# **Teacher–Student Ratio Analysis**


Evaluate **staffing adequacy** in Philippine public schools by computing and analyzing **teacher–student ratios** over time, across regions, and by school category. This ratio is a key indicator for education quality, teacher workload, and policy planning.

In [None]:
import pandas as pd
import numpy as np

import matplotlib.pyplot as plt
import seaborn as sns

pd.set_option("display.max_columns", None)
sns.set(style="whitegrid")

In [None]:
# Dataset source:
# https://www.kaggle.com/datasets/franksebastiancayaco/philippine-public-school-teachers-and-students

DATA_PATH = "../data/raw/philippine_public_school_teachers_students.csv"

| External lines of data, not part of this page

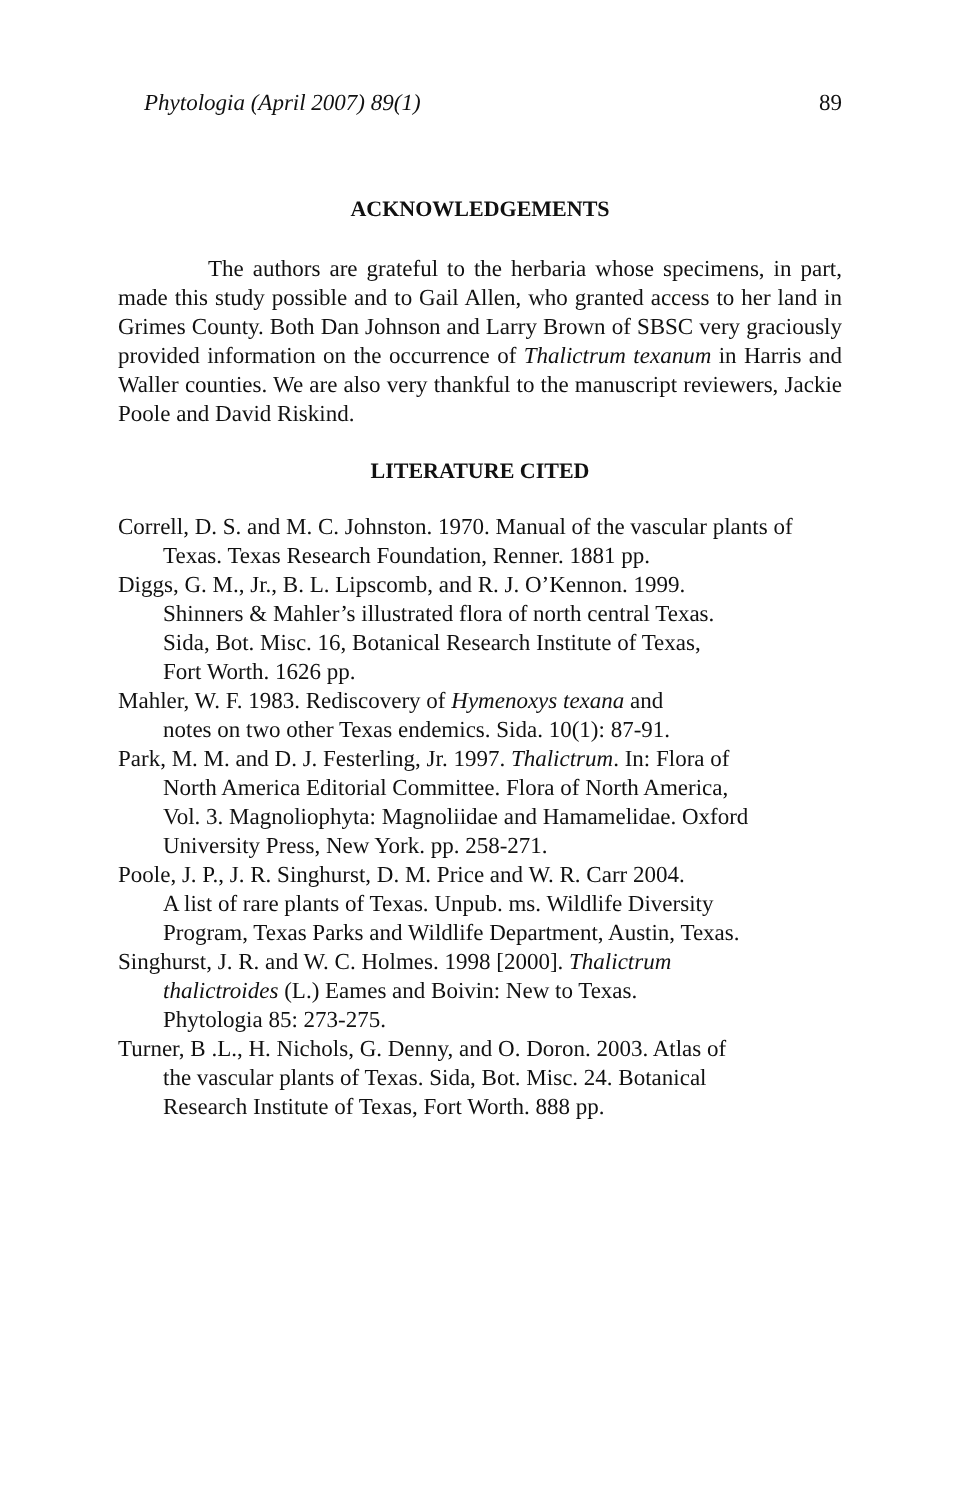Phytologia (April 2007) 89(1) 89
ACKNOWLEDGEMENTS
The authors are grateful to the herbaria whose specimens, in part, made this study possible and to Gail Allen, who granted access to her land in Grimes County. Both Dan Johnson and Larry Brown of SBSC very graciously provided information on the occurrence of Thalictrum texanum in Harris and Waller counties. We are also very thankful to the manuscript reviewers, Jackie Poole and David Riskind.
LITERATURE CITED
Correll, D. S. and M. C. Johnston. 1970. Manual of the vascular plants of Texas. Texas Research Foundation, Renner. 1881 pp.
Diggs, G. M., Jr., B. L. Lipscomb, and R. J. O’Kennon. 1999.
Shinners & Mahler’s illustrated flora of north central Texas.
Sida, Bot. Misc. 16, Botanical Research Institute of Texas,
Fort Worth. 1626 pp.
Mahler, W. F. 1983. Rediscovery of Hymenoxys texana and
notes on two other Texas endemics. Sida. 10(1): 87-91.
Park, M. M. and D. J. Festerling, Jr. 1997. Thalictrum. In: Flora of
North America Editorial Committee. Flora of North America,
Vol. 3. Magnoliophyta: Magnoliidae and Hamamelidae. Oxford
University Press, New York. pp. 258-271.
Poole, J. P., J. R. Singhurst, D. M. Price and W. R. Carr 2004.
A list of rare plants of Texas. Unpub. ms. Wildlife Diversity
Program, Texas Parks and Wildlife Department, Austin, Texas.
Singhurst, J. R. and W. C. Holmes. 1998 [2000]. Thalictrum
thalictroides (L.) Eames and Boivin: New to Texas.
Phytologia 85: 273-275.
Turner, B .L., H. Nichols, G. Denny, and O. Doron. 2003. Atlas of
the vascular plants of Texas. Sida, Bot. Misc. 24. Botanical
Research Institute of Texas, Fort Worth. 888 pp.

df = pd.read_csv(DATA_PATH)

df.head()

In [None]:
# Normalize school year
df["school_year"] = df["school_year"].astype(str)
df["year_start"] = df["school_year"].str[:4].astype(int)

# Ensure numeric fields
df["students"] = pd.to_numeric(df["students"], errors="coerce")
df["teachers"] = pd.to_numeric(df["teachers"], errors="coerce")

df.info()

In [None]:
df["students_per_teacher"] = df["students"] / df["teachers"]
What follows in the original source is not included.